Interconnect bumps are used primarily to make electrical connections between connectors and circuit boards. The interconnect bumps make electrical contact above the connector or board with another electrical component which could be either another connector or a circuit board. In a connector employing a densely-packed interconnect pattern the height of interconnect bumps is critical to avoid cross-talk and other unwanted electrical phenomenon associated with such patterns on electrical connectors.
The standard process to form interconnect bumps is an additive process in which the circuit traces and bumps are formed by depositing successive layers of metal on a suitable substrate by electrodeposition, sputtering, vapor deposition or other known processes.
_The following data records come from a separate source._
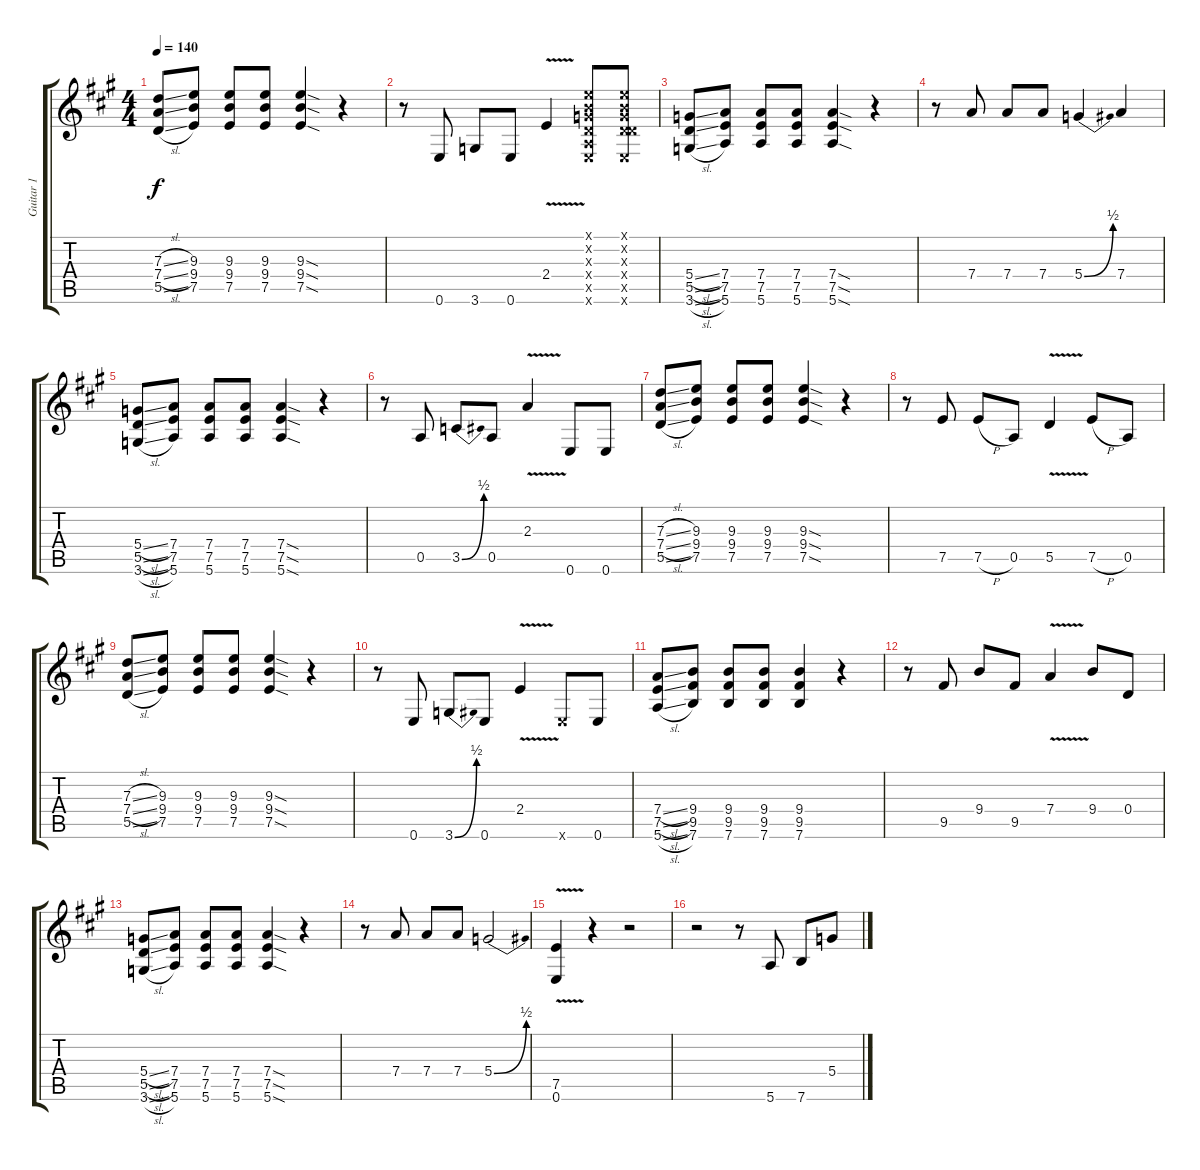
\track ("Guitar 1" "Guitar 1") {instrument electricguitarmuted}
\staff {score tabs}
\tuning (E4 B3 G3 D3 A2 E2) {hide}
\ts (4 4)
\tempo 140
\clef g2
\ks a
(7.3{sl} 7.4{sl} 5.5{sl}).8{dy f} (9.3 9.4 7.5).8 (9.3 9.4 7.5).8 (9.3 9.4 7.5).8 (9.3{sod} 9.4{sod} 7.5{sod}).4 r.4 |
r.8 0.6.8 3.6.8 0.6.8 2.4{v}.4 (0.1{x} 0.2{x} 0.3{x} 0.4{x} 0.5{x} 0.6{x}).8 (0.1{x} 0.2{x} 0.3{x} 0.4{x} 5.5{x} 0.6{x}).8 |
(5.4{sl} 5.5{sl} 3.6{sl}).8 (7.4 7.5 5.6).8 (7.4 7.5 5.6).8 (7.4 7.5 5.6).8 (7.4{sod} 7.5{sod} 5.6{sod}).4 r.4 |
r.8 7.4.8 7.4.8 7.4.8 5.4{be (bend 0 0 60 2)}.4 7.4.4 |
(5.4{sl} 5.5{sl} 3.6{sl}).8 (7.4 7.5 5.6).8 (7.4 7.5 5.6).8 (7.4 7.5 5.6).8 (7.4{sod} 7.5{sod} 5.6{sod}).4 r.4 |
r.8 0.5.8 3.5{be (bend 0 0 60 2)}.8 0.5.8 2.3{v}.4 0.6.8 0.6.8 |
(7.3{sl} 7.4{sl} 5.5{sl}).8 (9.3 9.4 7.5).8 (9.3 9.4 7.5).8 (9.3 9.4 7.5).8 (9.3{sod} 9.4{sod} 7.5{sod}).4 r.4 |
r.8 7.5.8 7.5{h}.8 0.5.8 5.5{v}.4 7.5{h}.8 0.5.8 |
(7.3{sl} 7.4{sl} 5.5{sl}).8 (9.3 9.4 7.5).8 (9.3 9.4 7.5).8 (9.3 9.4 7.5).8 (9.3{sod} 9.4{sod} 7.5{sod}).4 r.4 |
r.8 0.6.8 3.6{be (bend 0 0 60 2)}.8 0.6.8 2.4{v}.4 0.6{x}.8 0.6.8 |
(7.4{sl} 7.5{sl} 5.6{sl}).8 (9.4 9.5 7.6).8 (9.4 9.5 7.6).8 (9.4 9.5 7.6).8 (9.4 9.5 7.6).4 r.4 |
r.8 9.5.8 9.4.8 9.5.8 7.4{v}.4 9.4.8 0.4.8 |
(5.4{sl} 5.5{sl} 3.6{sl}).8 (7.4 7.5 5.6).8 (7.4 7.5 5.6).8 (7.4 7.5 5.6).8 (7.4{sod} 7.5{sod} 5.6{sod}).4 r.4 |
r.8 7.4.8 7.4.8 7.4.8 5.4{be (bend 0 0 60 2)}.2 |
(7.5{v} 0.6).4 r.4 r.2 |
r.2 r.8 5.6.8 7.6.8 5.4.8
Bumps formed by this additive process are typically 0.001 to 0.0015 inches (2.54.times.10.sup.-5 to 3.81.times.10.sup.-5 meters) high and do not have any mechanical anchoring or support features other than adhesion between the layers.
The lack of height makes connectors employing such bumps in densely-packed interconnect patterns subject to cross-talk and other unwanted electrical phenomenon. The height is limited primarily by the structure of the bumps themselves, as well as the processes used to form the interconnect bumps. Attempts to form higher bumps results in bumps which delaminate or "slide" off their base structures. Once the bumps delaminate, the connectors fail to make electrical connection between their associated components.
Prior art processes used to form interconnect bumps also include etching a single layer or series of layers which were previously built up on an electrical component. Such a method is described in U.S. Pat. No. 4,357,750 to Ostman, issued Nov. 9, 1982. These methods typically start with a very thick layer of copper and use standard photolithographic methods to define the desired pattern. Typically an ammoniacal etchant is used to etch away undesired copper to form the pattern. The disadvantages to this process are the high cost of depositing a large amount of copper and then removing it in a process from which the copper may or may not be recovered. In addition, the thick electrodeposited copper base material is not suitable for dynamic flex circuit applications because it lacks flexibility, it is difficult to form bumps with straight side walls because of the etching process, and the process is not well-suited for the fabrication of highly complex, very high density printed circuits.
To solve the above-mentioned problems and others not mentioned, the present method and apparatus provide a stable, reliable interconnect bump for use on connectors having high density interconnect patterns.